Water, on aime passionnément

Les voies du jazz vocal, encombrées, le sont moins par les mâles que par leurs ravissantes con­­currentes. Souvenons-nous : indiscutable roi des crooners, Nat King Cole, noir au physique avantageux, atteignit à l'époque des publics mélangés par sa seule voix, à vrai dire sans égale. Gregory Porter aspire assurément à sa succession. La pochette de Water évite, par un photogénique contre-jour, de révéler s'il est noir ou blanc, beau ou pas. Son entourage a dû penser qu'il pourrait ainsi atteindre aujourd'hui l'équivalent de l'audience mixte de King Cole, celle que ses immédiats prédécesseurs Kurt Elling et Kevin Mahagony n'ont pas réussi jusqu'ici à conquérir.

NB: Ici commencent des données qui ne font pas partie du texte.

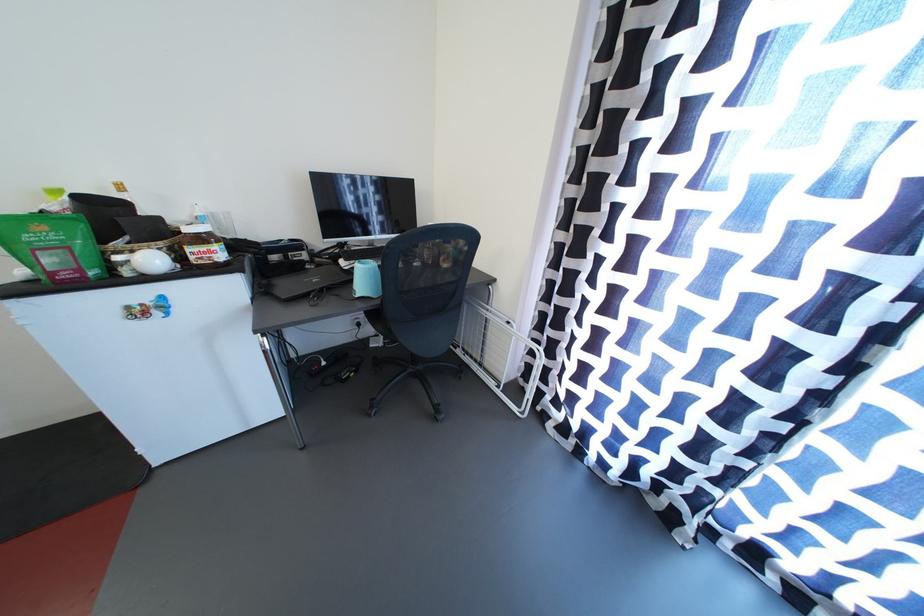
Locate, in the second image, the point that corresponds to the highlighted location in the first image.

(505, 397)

Le répertoire de ce « King » Porter au futur est impeccable : il gratifie l'amateur de jazz-jazz des standards Skylark, But beautiful, tests de vérité pour les crooners, ou du Black Nile de Wayne Shorter ; celui aussi des protest songs style années 1960 (1960 What ?, Illusion, originaux du chanteur qui rappelle là le grand oublié Leon Thomas) ; celui encore de la soul r'n'b (Wisdom, Magic Cup) ; enfin l'amoureux d'a cappella (Feeling good). Une telle voix, black, dorée par le soleil au crépuscule, avouons-le, était inespérée. Elle comble, au moins pour un disque, au-delà de toute attente.

| 1 CD Motéma Music/Integral Classic, 13,65 EUR.